The Nightmare Hobby Lobby Ruling Is Now Being Used To Excuse Child Labor

hobby-lobby-storefrontThe Fundamentalist Church of Jesus Christ of Latter-Day Saints is currently undergoing a criminal investigation to see whether “child labor” can officially be added to the list of their offenses along with racism, misogyny, and general creepiness. But this week, a judge gave a church member a “Get Out of Testifying Against Your Church Free” card. Vergel Steed is recused from having to give the names of FLDS church leaders, and from explaining any details of how the church hierarchy is organized. And the basis for his ability to say, “No, thank you, please,” to participation in an investigation of the abuse of children is based on none other than the Hobby Lobby court ruling. Please excuse me for a moment while I apply this wall vigorously to my forehead.

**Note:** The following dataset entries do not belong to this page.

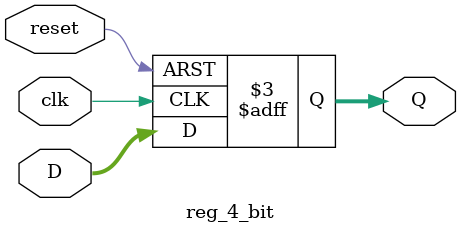
<source format=v>
`timescale 1ns / 1ps


module reg_4_bit (reset, clk, D, Q);
input reset;
input clk;
parameter N = 4; // Allow N to be changed
input [N-1:0] D;
output [N-1:0] Q;
reg [N-1:0] Q;

always @(posedge clk or negedge reset)
if (~reset)
  Q = 0; 
else
  Q = D;
endmodule // regN

</source>
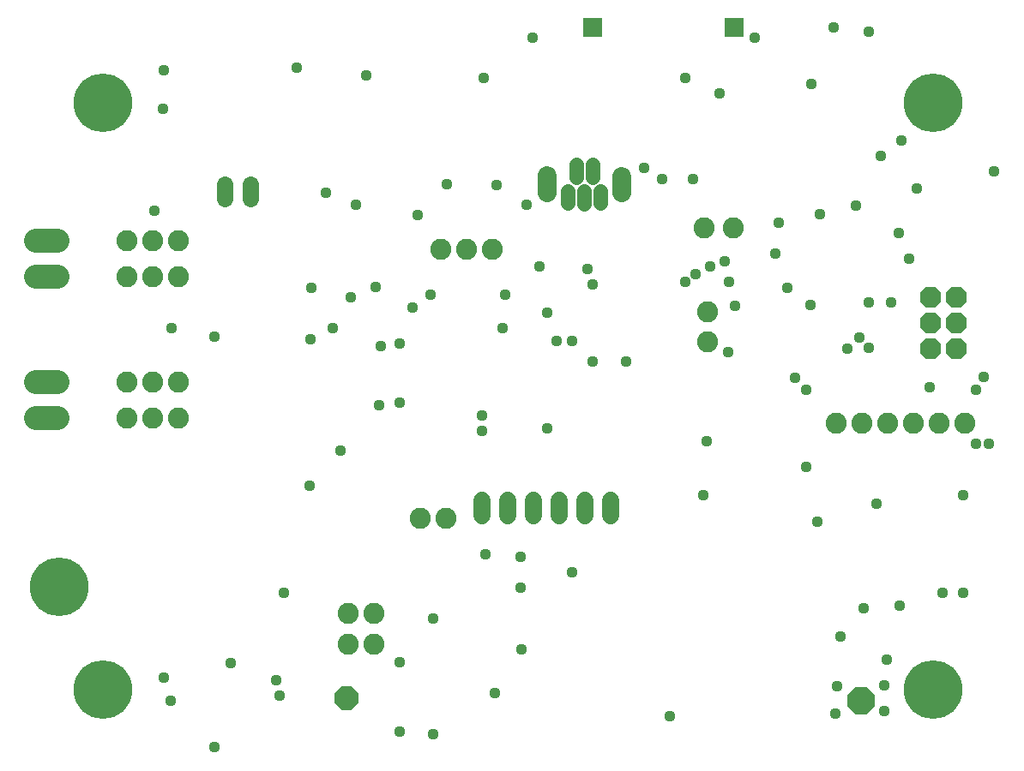
<source format=gbs>
G75*
%MOIN*%
%OFA0B0*%
%FSLAX25Y25*%
%IPPOS*%
%LPD*%
%AMOC8*
5,1,8,0,0,1.08239X$1,22.5*
%
%ADD10OC8,0.08200*%
%ADD11C,0.08200*%
%ADD12C,0.09200*%
%ADD13C,0.06400*%
%ADD14C,0.06800*%
%ADD15OC8,0.10800*%
%ADD16OC8,0.09300*%
%ADD17C,0.05556*%
%ADD18C,0.07400*%
%ADD19C,0.22800*%
%ADD20C,0.04369*%
%ADD21R,0.07296X0.07296*%
D10*
X0391079Y0224531D03*
X0401079Y0224531D03*
X0401079Y0234531D03*
X0391079Y0234531D03*
X0391079Y0244531D03*
X0401079Y0244531D03*
D11*
X0314527Y0271531D03*
X0303127Y0271531D03*
X0304543Y0238649D03*
X0304543Y0227249D03*
X0354527Y0195631D03*
X0364527Y0195631D03*
X0374527Y0195631D03*
X0384527Y0195631D03*
X0394527Y0195631D03*
X0404527Y0195631D03*
X0220927Y0263131D03*
X0210927Y0263131D03*
X0200927Y0263131D03*
X0098827Y0266531D03*
X0088827Y0266531D03*
X0078827Y0266531D03*
X0078827Y0252531D03*
X0088827Y0252531D03*
X0098827Y0252531D03*
X0098827Y0211531D03*
X0088827Y0211531D03*
X0078827Y0211531D03*
X0078827Y0197531D03*
X0088827Y0197531D03*
X0098827Y0197531D03*
X0192827Y0158531D03*
X0202827Y0158531D03*
X0174827Y0121531D03*
X0164827Y0121531D03*
X0164827Y0109531D03*
X0174827Y0109531D03*
D12*
X0052027Y0197642D02*
X0043627Y0197642D01*
X0043627Y0211421D02*
X0052027Y0211421D01*
X0052027Y0252642D02*
X0043627Y0252642D01*
X0043627Y0266421D02*
X0052027Y0266421D01*
D13*
X0116827Y0282731D02*
X0116827Y0288331D01*
X0126827Y0288331D02*
X0126827Y0282731D01*
D14*
X0216827Y0165531D02*
X0216827Y0159531D01*
X0226827Y0159531D02*
X0226827Y0165531D01*
X0236827Y0165531D02*
X0236827Y0159531D01*
X0246827Y0159531D02*
X0246827Y0165531D01*
X0256827Y0165531D02*
X0256827Y0159531D01*
X0266827Y0159531D02*
X0266827Y0165531D01*
D15*
X0364227Y0087531D03*
D16*
X0164127Y0088531D03*
D17*
X0250383Y0281002D02*
X0250383Y0285758D01*
X0256715Y0285706D02*
X0256715Y0280950D01*
X0262995Y0281054D02*
X0262995Y0285810D01*
X0259906Y0291270D02*
X0259906Y0296026D01*
X0253575Y0296026D02*
X0253575Y0291270D01*
D18*
X0242290Y0291884D02*
X0242290Y0285284D01*
X0271224Y0284990D02*
X0271224Y0291590D01*
D19*
X0392316Y0320205D03*
X0069504Y0320134D03*
X0052504Y0131748D03*
X0069504Y0091748D03*
X0392316Y0091741D03*
D20*
X0112760Y0069479D03*
X0095827Y0087531D03*
X0093260Y0096579D03*
X0119360Y0102279D03*
X0136827Y0095531D03*
X0138260Y0089579D03*
X0184827Y0102531D03*
X0197827Y0119531D03*
X0231827Y0131531D03*
X0231827Y0143531D03*
X0218260Y0144579D03*
X0251827Y0137531D03*
X0232260Y0107579D03*
X0221827Y0090531D03*
X0197827Y0074531D03*
X0184827Y0075531D03*
X0139827Y0129531D03*
X0149840Y0171273D03*
X0161740Y0184873D03*
X0177040Y0202573D03*
X0184827Y0203531D03*
X0216827Y0198531D03*
X0216827Y0192531D03*
X0242260Y0193579D03*
X0259827Y0219531D03*
X0251827Y0227531D03*
X0245827Y0227531D03*
X0242260Y0238579D03*
X0225827Y0245531D03*
X0239260Y0256579D03*
X0257827Y0255531D03*
X0259827Y0249531D03*
X0295827Y0250531D03*
X0299827Y0253531D03*
X0305627Y0256431D03*
X0311327Y0258631D03*
X0312827Y0250531D03*
X0315227Y0241131D03*
X0335627Y0248131D03*
X0344418Y0241544D03*
X0367236Y0242583D03*
X0375839Y0242563D03*
X0363627Y0228831D03*
X0367327Y0224731D03*
X0358927Y0224531D03*
X0338557Y0213131D03*
X0342827Y0208531D03*
X0312444Y0223195D03*
X0272827Y0219531D03*
X0224827Y0232531D03*
X0196827Y0245531D03*
X0189827Y0240531D03*
X0184827Y0226531D03*
X0177640Y0225573D03*
X0158827Y0232531D03*
X0150085Y0228245D03*
X0165827Y0244531D03*
X0175640Y0248473D03*
X0150540Y0248273D03*
X0112920Y0229241D03*
X0096120Y0232641D03*
X0089540Y0278273D03*
X0156340Y0285173D03*
X0167827Y0280531D03*
X0191827Y0276531D03*
X0203160Y0288579D03*
X0222560Y0288279D03*
X0234260Y0280579D03*
X0280012Y0294714D03*
X0286827Y0290531D03*
X0298827Y0290531D03*
X0332218Y0273644D03*
X0348218Y0276844D03*
X0362218Y0280044D03*
X0379027Y0269631D03*
X0382827Y0259531D03*
X0385783Y0286836D03*
X0371827Y0299531D03*
X0379827Y0305531D03*
X0415827Y0293531D03*
X0344820Y0327441D03*
X0322820Y0345441D03*
X0295920Y0329741D03*
X0309120Y0323941D03*
X0353420Y0349441D03*
X0367120Y0347941D03*
X0236420Y0345641D03*
X0217620Y0329941D03*
X0171720Y0330741D03*
X0144720Y0333741D03*
X0093220Y0332841D03*
X0092920Y0317841D03*
X0330827Y0261531D03*
X0411827Y0213531D03*
X0408827Y0208531D03*
X0390827Y0209531D03*
X0408827Y0187531D03*
X0413827Y0187531D03*
X0403827Y0167531D03*
X0370218Y0164044D03*
X0347218Y0157044D03*
X0342827Y0178531D03*
X0304260Y0188579D03*
X0302827Y0167531D03*
X0379260Y0124579D03*
X0365260Y0123579D03*
X0356260Y0112579D03*
X0374260Y0103579D03*
X0373260Y0093579D03*
X0354760Y0093079D03*
X0354260Y0082579D03*
X0373260Y0083579D03*
X0289827Y0081531D03*
X0395827Y0129531D03*
X0403827Y0129531D03*
D21*
X0314827Y0349531D03*
X0259827Y0349531D03*
M02*

</source>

The investigation dates to 2012, at which time a number of FLDS children and possibly adults were made to harvest pecans at a ranch in Utah without pay. So not just child labor, but child slave labor! Terrific. Steed’s testimony would help the Labor Department get to the bottom of the situation; or rather, the top, since it’s whoever was in charge of the decision to put a bunch of kids to mandatory work on a pecan farm. But Judge David Sam ruled that Steed can take a pass on revealing any information about how the church operates, because on the basis of Burwell v. Hobby Lobby, doing so would be an undue burden on his religious beliefs. (Note: if your religious beliefs preclude talking about your church, but are A-OK with child labor, you don’t have religious beliefs. You have cult beliefs.)

Per Judge Sam, this is all right, since the Labor Department can theoretically get the information elsewhere, just like women whose employers give them the middle finger can theoretically get birth control elsewhere. Sam suggests they can talk to the pecan ranch company and its managers. Since the ranch is owned and operated by other FLDS members, I’m sure there’s no possible way they’ll also appeal to the Hobby Lobby ruling and kick the child-labor investigation can even further down the road!

For those of us who have been saying all along that Hobby Lobby was going to have some unintended and unpleasant consequences, the words “We told you so” don’t even have their usual cheery ring. It doesn’t feel that great to be right when being right means an indefinitely dragged-out investigation into the mistreatment of children. And since certain parties who are pretty happy with the Hobby Lobby ruling have also talked about what a cool idea it would be to put young children to work (I’m looking at you, Newt Gingrich and Rush Limbaugh), I’m not sure they would concede that the fall-out from the Hobby Lobby ruling is that much of a problem to begin with. But as for me, I still prefer my government like I prefer my coffee: untainted by the dangerous and oppressive religious beliefs of others.